» EXCERPTED RECORDS:

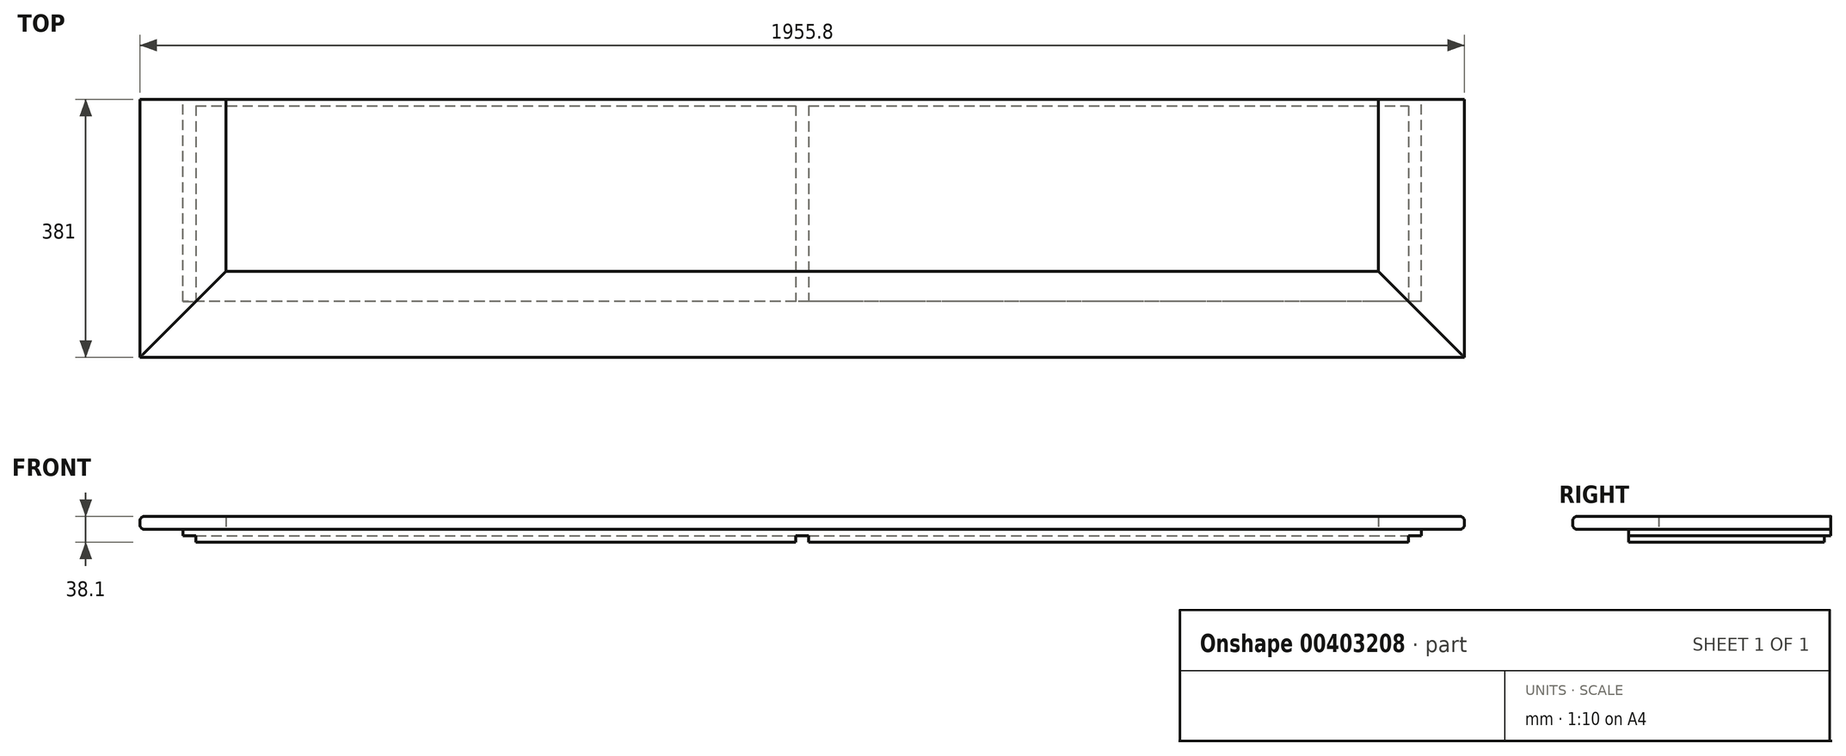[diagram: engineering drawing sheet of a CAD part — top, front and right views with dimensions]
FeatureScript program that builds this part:
annotation { "Feature Type Name" : "Feature", "Feature Type Description" : "" }
export const myFeature = defineFeature(function(context is Context, id is Id, definition is map)
    precondition{}
    {
        {
            var Q0;
            Q0=qCreatedBy(makeId("Top.planeOp"),FACE);
            var sketch = newSketch(context, id + "F0", { "sketchPlane" : qUnion([Q0])});
            skLineSegment(sketch, "E0.bottom", {"start": v(914.4, -149.22) * mm, "end": v(-914.4, -149.23) * mm});
            skLineSegment(sketch, "E0.top", {"start": v(914.4, 149.23) * mm, "end": v(-914.4, 149.22) * mm});
            skLineSegment(sketch, "E0.left", {"start": v(914.4, -149.22) * mm, "end": v(914.4, 149.23) * mm});
            skLineSegment(sketch, "E0.right", {"start": v(-914.4, -149.23) * mm, "end": v(-914.4, 149.22) * mm});
            skPoint(sketch, "E0.middle", {"position": v(0, 0) * mm});
            skSolve(sketch);
        }
        {
            var Q0;
            Q0=qSketchRegion(id+"F0",true);
            extrude(context, id + "F1", {"entities" : qUnion([Q0]), "depth" : 19.05 * mm});
        }
        {
            var Q0;
            Q0=makeQuery(id+"F1.opExtrude","SWEPT_FACE",FACE,{"disambiguationData":[OSD([sQuery(id+"F0.wireOp",EDGE,"E0.left")])]});
            var sketch = newSketch(context, id + "F2", { "sketchPlane" : qUnion([Q0])});
            skLineSegment(sketch, "E1.bottom", {"start": v(149.23, 9.53) * mm, "end": v(139.7, 9.53) * mm});
            skLineSegment(sketch, "E1.top", {"start": v(149.23, 0) * mm, "end": v(139.7, 0) * mm});
            skLineSegment(sketch, "E1.left", {"start": v(149.23, 9.53) * mm, "end": v(149.23, 0) * mm});
            skLineSegment(sketch, "E1.right", {"start": v(139.7, 9.53) * mm, "end": v(139.7, 0) * mm});
            skSolve(sketch);
        }
        {
            var Q0;
            Q0=qSketchRegion(id+"F2",true);
            extrude(context, id + "F3", {"entities" : qUnion([Q0]), "operationType" : NewBodyOperationType.REMOVE, "endBound" : BoundingType.THROUGH_ALL, "oppositeDirection" : true, "depth" : 25.4 * mm});
        }
        {
            var Q0;
            Q0=makeQuery(id+"F1.opExtrude","SWEPT_FACE",FACE,{"disambiguationData":[OSD([sQuery(id+"F0.wireOp",EDGE,"E0.bottom")])]});
            var sketch = newSketch(context, id + "F4", { "sketchPlane" : qUnion([Q0])});
            skLineSegment(sketch, "E2.bottom", {"start": v(-914.4, 9.53) * mm, "end": v(-895.35, 9.53) * mm});
            skLineSegment(sketch, "E2.top", {"start": v(-914.4, 0) * mm, "end": v(-895.35, 0) * mm});
            skLineSegment(sketch, "E2.left", {"start": v(-914.4, 9.53) * mm, "end": v(-914.4, 0) * mm});
            skLineSegment(sketch, "E2.right", {"start": v(-895.35, 9.53) * mm, "end": v(-895.35, 0) * mm});
            skLineSegment(sketch, "E3", {"start": v(0, 19.05) * mm, "end": v(0, 0) * mm, "construction": true});
            skLineSegment(sketch, "E4.MirrorCS", {"start": v(895.35, 9.53) * mm, "end": v(895.35, 0) * mm});
            skLineSegment(sketch, "E5.MirrorCS", {"start": v(914.4, 9.53) * mm, "end": v(914.4, 0) * mm});
            skLineSegment(sketch, "E6.MirrorCS", {"start": v(914.4, 0) * mm, "end": v(895.35, 0) * mm});
            skLineSegment(sketch, "E7.MirrorCS", {"start": v(914.4, 9.53) * mm, "end": v(895.35, 9.53) * mm});
            skLineSegment(sketch, "E8", {"start": v(-452.44, 0) * mm, "end": v(-452.44, 19.05) * mm, "construction": true});
            skLineSegment(sketch, "E9.MirrorCS", {"start": v(9.53, 9.53) * mm, "end": v(-9.53, 9.53) * mm});
            skLineSegment(sketch, "E10.MirrorCS", {"start": v(9.53, 9.53) * mm, "end": v(9.53, 0) * mm});
            skLineSegment(sketch, "E11.MirrorCS", {"start": v(9.53, 0) * mm, "end": v(-9.53, 0) * mm});
            skLineSegment(sketch, "E12.MirrorCS", {"start": v(-9.53, 9.53) * mm, "end": v(-9.53, 0) * mm});
            skSolve(sketch);
        }
        {
            var Q0;
            Q0=qSketchRegion(id+"F4",true);
            extrude(context, id + "F5", {"entities" : qUnion([Q0]), "operationType" : NewBodyOperationType.REMOVE, "endBound" : BoundingType.THROUGH_ALL, "oppositeDirection" : true, "depth" : 25.4 * mm});
        }
        {
            var Q0;
            Q0=makeQuery(id+"F1.opExtrude","CAP_FACE",FACE,{"disambiguationData":[OSD([sQuery(id+"F0.wireOp",EDGE,"E0.bottom"),sQuery(id+"F0.wireOp",EDGE,"E0.top"),sQuery(id+"F0.wireOp",EDGE,"E0.left"),sQuery(id+"F0.wireOp",EDGE,"E0.right")])],"isStart":false});
            var sketch = newSketch(context, id + "F6", { "sketchPlane" : qUnion([Q0])});
            skLineSegment(sketch, "E13.bottom", {"start": v(-850.9, -104.78) * mm, "end": v(850.9, -104.77) * mm});
            skLineSegment(sketch, "E13.top", {"start": v(-977.9, -231.78) * mm, "end": v(977.9, -231.77) * mm});
            skLineSegment(sketch, "E14", {"start": v(-977.9, -231.78) * mm, "end": v(-850.9, -104.78) * mm});
            skLineSegment(sketch, "E15", {"start": v(977.9, -231.77) * mm, "end": v(850.9, -104.77) * mm});
            skSolve(sketch);
        }
        {
            var Q0;
            Q0=qSketchRegion(id+"F6",true);
            extrude(context, id + "F7", {"entities" : qUnion([Q0]), "depth" : 19.05 * mm});
        }
        {
            var Q0;
            Q0=makeQuery(id+"F1.opExtrude","CAP_FACE",FACE,{"disambiguationData":[OSD([sQuery(id+"F0.wireOp",EDGE,"E0.bottom"),sQuery(id+"F0.wireOp",EDGE,"E0.top"),sQuery(id+"F0.wireOp",EDGE,"E0.left"),sQuery(id+"F0.wireOp",EDGE,"E0.right")])],"isStart":false});
            var sketch = newSketch(context, id + "F8", { "sketchPlane" : qUnion([Q0])});
            skLineSegment(sketch, "E16.bottom", {"start": v(-977.9, 149.22) * mm, "end": v(-850.9, 149.22) * mm});
            skLineSegment(sketch, "E16.left", {"start": v(-977.9, 149.22) * mm, "end": v(-977.9, -231.78) * mm});
            skLineSegment(sketch, "E16.right", {"start": v(-850.9, 149.22) * mm, "end": v(-850.9, -104.78) * mm});
            skLineSegment(sketch, "E17", {"start": v(-977.9, -231.78) * mm, "end": v(-850.9, -104.78) * mm});
            skSolve(sketch);
        }
        {
            var Q0;
            Q0=qSketchRegion(id+"F8",true);
            extrude(context, id + "F9", {"entities" : qUnion([Q0]), "depth" : 19.05 * mm});
        }
        {
            var Q0;
            Q0=makeQuery(id+"F1.opExtrude","CAP_FACE",FACE,{"disambiguationData":[OSD([sQuery(id+"F0.wireOp",EDGE,"E0.bottom"),sQuery(id+"F0.wireOp",EDGE,"E0.top"),sQuery(id+"F0.wireOp",EDGE,"E0.left"),sQuery(id+"F0.wireOp",EDGE,"E0.right")])],"isStart":false});
            var sketch = newSketch(context, id + "F10", { "sketchPlane" : qUnion([Q0])});
            skLineSegment(sketch, "E18.bottom", {"start": v(850.9, 149.23) * mm, "end": v(977.9, 149.23) * mm});
            skLineSegment(sketch, "E18.left", {"start": v(850.9, 149.23) * mm, "end": v(850.9, -104.78) * mm});
            skLineSegment(sketch, "E18.right", {"start": v(977.9, 149.23) * mm, "end": v(977.9, -231.77) * mm});
            skLineSegment(sketch, "E19", {"start": v(977.9, -231.77) * mm, "end": v(850.9, -104.78) * mm});
            skSolve(sketch);
        }
        {
            var Q0;
            Q0=qSketchRegion(id+"F10",true);
            extrude(context, id + "F11", {"entities" : qUnion([Q0]), "depth" : 19.05 * mm});
        }
        {
            var Q0;
            Q0=makeQuery(id+"F7.opExtrude","CAP_EDGE",EDGE,{"disambiguationData":[OSD([sQuery(id+"F6.wireOp",EDGE,"E13.top")])],"isStart":false});
            var Q1;
            Q1=makeQuery(id+"F7.opExtrude","CAP_EDGE",EDGE,{"disambiguationData":[OSD([sQuery(id+"F6.wireOp",EDGE,"E13.top")])],"isStart":true});
            var Q2;
            Q2=makeQuery(id+"F11.opExtrude","CAP_EDGE",EDGE,{"disambiguationData":[OSD([sQuery(id+"F10.wireOp",EDGE,"E18.right")])],"isStart":true});
            var Q3;
            Q3=makeQuery(id+"F11.opExtrude","CAP_EDGE",EDGE,{"disambiguationData":[OSD([sQuery(id+"F10.wireOp",EDGE,"E18.right")])],"isStart":false});
            var Q4;
            Q4=makeQuery(id+"F9.opExtrude","CAP_EDGE",EDGE,{"disambiguationData":[OSD([sQuery(id+"F8.wireOp",EDGE,"E16.left")])],"isStart":false});
            var Q5;
            Q5=makeQuery(id+"F9.opExtrude","CAP_EDGE",EDGE,{"disambiguationData":[OSD([sQuery(id+"F8.wireOp",EDGE,"E16.left")])],"isStart":true});
            fillet(context, id + "F12", {"entities" : qUnion([Q0, Q1, Q2, Q3, Q4, Q5]), "radius" : 6.35 * mm, "tangentPropagation" : true, "allowEdgeOverflow" : false});
        }
        {
            var Q0;
            Q0=makeQuery(id+"F1.opExtrude","CAP_EDGE",EDGE,{"disambiguationData":[OSD([sQuery(id+"F0.wireOp",EDGE,"E0.right")])],"isStart":false});
            var Q1;
            Q1=makeQuery(id+"F1.opExtrude","CAP_EDGE",EDGE,{"disambiguationData":[OSD([sQuery(id+"F0.wireOp",EDGE,"E0.left")])],"isStart":false});
            fillet(context, id + "F13", {"entities" : qUnion([Q0, Q1]), "radius" : 3.17 * mm, "tangentPropagation" : true, "allowEdgeOverflow" : false});
        }
    });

» WHAT YOU NEED TO DO: State how many lines of the records above contain the string "tangentPropagation". Give only the number.

» RESULT BELOW: 2